The Massachusetts Institute of Technology is undoubtedly a place where students know about innovative, new technologies that could be readily available to Americans in the near future.

One of its graduate student in the Department of Mechanical Engineering, David Warsinger, asserts that emerging technologies could save lives and transform the debate over gun control.

Set phasers to stun — technology like Star Trek’s phasers lies under the radar and behind red tape, but it has the potential to solve a problem that has afflicted America for decades: gun violence. Unfortunately, solutions to gun violence discussed in mainstream politics have only brought limited effectiveness and intense partisan gridlock. Fortunately, other solutions have tremendous potential, and they are politically feasible.

While the focus thus far has largely been on limiting guns themselves with more screening and red tape, banning certain makes, etc., a critical element has been ignored — the bullets themselves. A pro-market approach to enabling bullets that are less lethal but that have more stopping power can reduce gun violence while pleasing gun owners, safety advocates, and even the NRA to boot.

… Low-lethality bullets can immediately gain exemptions from bullet taxes, waiting times, and other restrictions. Laws must be revised to make exceptions for and legalize high stopping power technologies such as safe salts for low-lethality bullets. Subsidies and funding can be considered for producing, creating awareness for, and marketing safe technologies. Scientific metrics for rating bullet lethality must be developed, possibly by the defense department. Research funding for low lethality bullets must be pursued. At this point NRA members should be drooling dollar signs, and that’s perfectly fine if it saves lives.

….The potential impact is huge. Only 4 percent of murders are premeditated, so modifying the tools affects almost all cases. Fear of painful failed suicides can discourage using guns or encourage abstaining, potentially reducing two thirds or more of lost vulnerable and usually young minds. And unlike the controversial debates happening right now, both parties can sign on.

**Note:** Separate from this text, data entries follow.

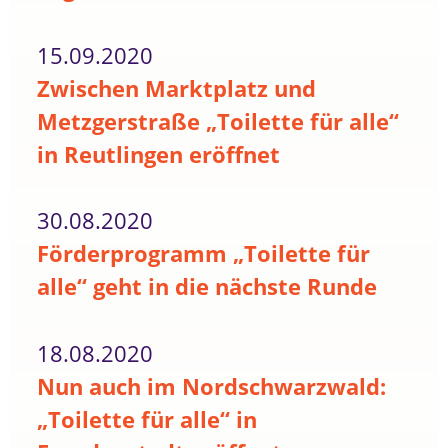
15.09.2020
Zwischen Marktplatz und
Metzgerstraße „Toilette für alle“
in Reutlingen eröffnet
30.08.2020
Förderprogramm „Toilette für
alle“ geht in die nächste Runde
18.08.2020
Nun auch im Nordschwarzwald:
„Toilette für alle“ in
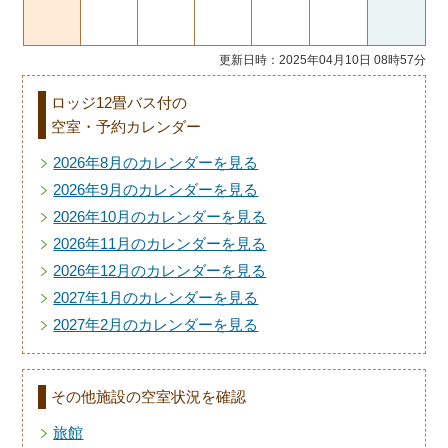
更新日時：2025年04月10日 08時57分
ロッジ12畳バス付の
空室・予約カレンダー
2026年8月のカレンダーを見る
2026年9月のカレンダーを見る
2026年10月のカレンダーを見る
2026年11月のカレンダーを見る
2026年12月のカレンダーを見る
2027年1月のカレンダーを見る
2027年2月のカレンダーを見る
その他施設の空室状況を確認
旅館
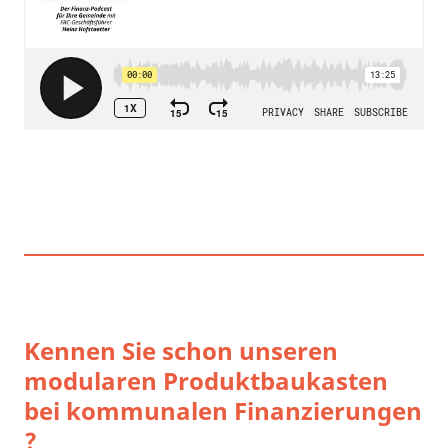
Kennen Sie schon unseren
modularen Produktbaukasten
bei kommunalen Finanzierungen
?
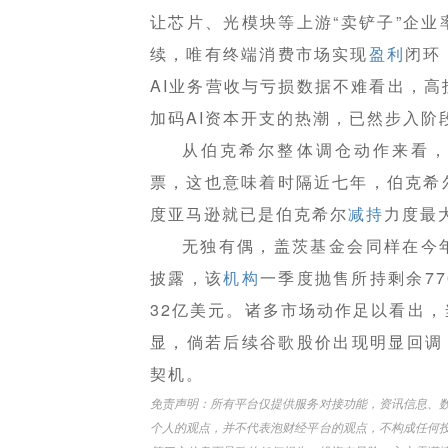
让芯片、光模块等上游“卖铲子”企
续，唯有终端消费市场实现
盈利
闭环
AI业务营收与亏损数据不难看出，
加码AI资本开支的热潮，已然步入阶
从伯克希尔整体调仓动作来看，
票，这也意味着时隔近七年，伯克希
度亚马逊就已是伯克希尔
减持
力度最
无独有偶，盖茨基金会同样在今
披露，该
机构
一季度抛售所持剩余7
32亿美元。诸多市场动作足以看出
显，倘若后续谷歌股价出现明显回调
契机。
免责声明：所有平台仅提供服务对接功能，资讯信息、
个人的观点，并不代表泡财经平台的观点，不构成任何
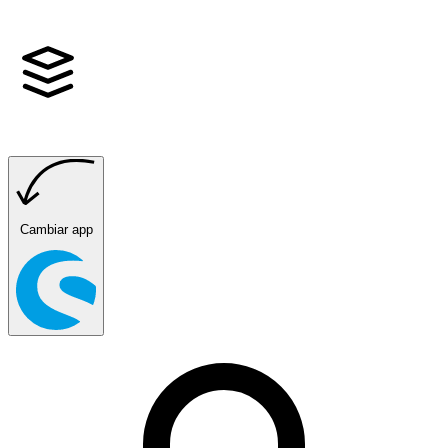
Cambiar app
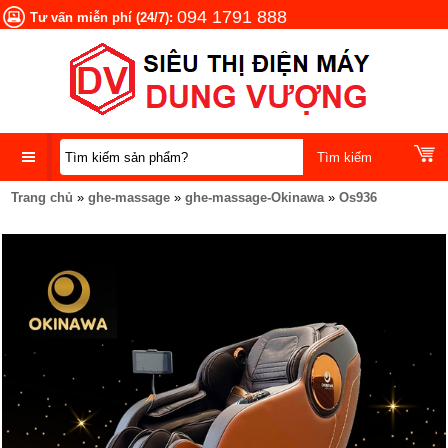
094 1791 888
Tư vấn miễn phí (24/7):
Trang chủ
»
ghe-massage
»
ghe-massage-Okinawa
»
Os936
DANH
MỤC
SẢN
PHẨM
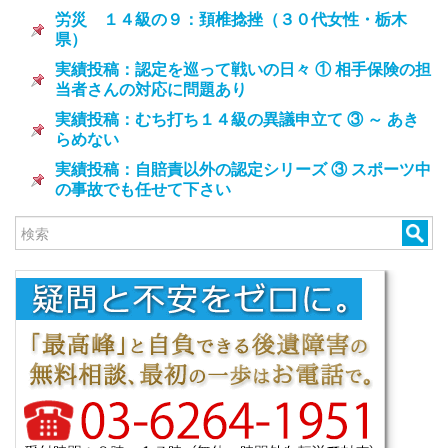
労災 １４級の９：頚椎捻挫（３０代女性・栃木
県）
実績投稿：認定を巡って戦いの日々 ① 相手保険の担
当者さんの対応に問題あり
実績投稿：むち打ち１４級の異議申立て ③ ～ あき
らめない
実績投稿：自賠責以外の認定シリーズ ③ スポーツ中
の事故でも任せて下さい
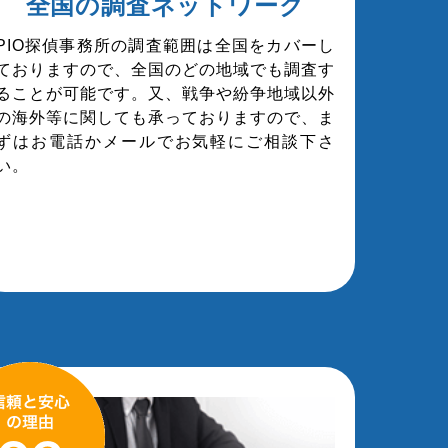
全国の調査ネットワーク
PIO探偵事務所の調査範囲は全国をカバーし
ておりますので、全国のどの地域でも調査す
ることが可能です。又、戦争や紛争地域以外
の海外等に関しても承っておりますので、ま
ずはお電話かメールでお気軽にご相談下さ
い。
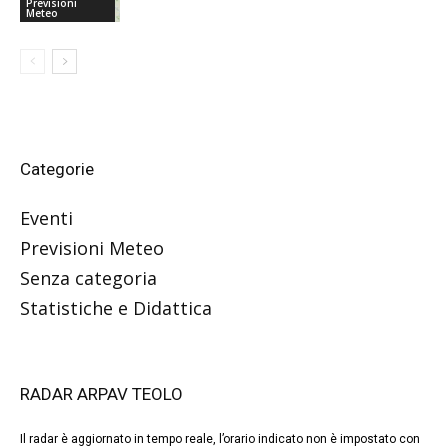
Previsioni
Meteo
Categorie
Eventi
Previsioni Meteo
Senza categoria
Statistiche e Didattica
RADAR ARPAV TEOLO
Il radar è aggiornato in tempo reale, l’orario indicato non è impostato con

However, conflict in politics is inevitable. Some may push for heavy use of restrictions on bullets rather than pro-market approaches. Some may fight certain high stopping power technologies since they’re painful. Some may fight any change whatsoever, even if it means fewer choices for self-defense. But ultimately, there is plenty of middle ground.

Americans demand a comprehensive solution to the problem of gun violence. We want to retain our second amendment rights and the ability to defend ourselves without suffering the lethal consequences of firearms. New bullet technologies offer a way to achieve this goal, but the silence regarding their use has been deafening. It’s time to be loud.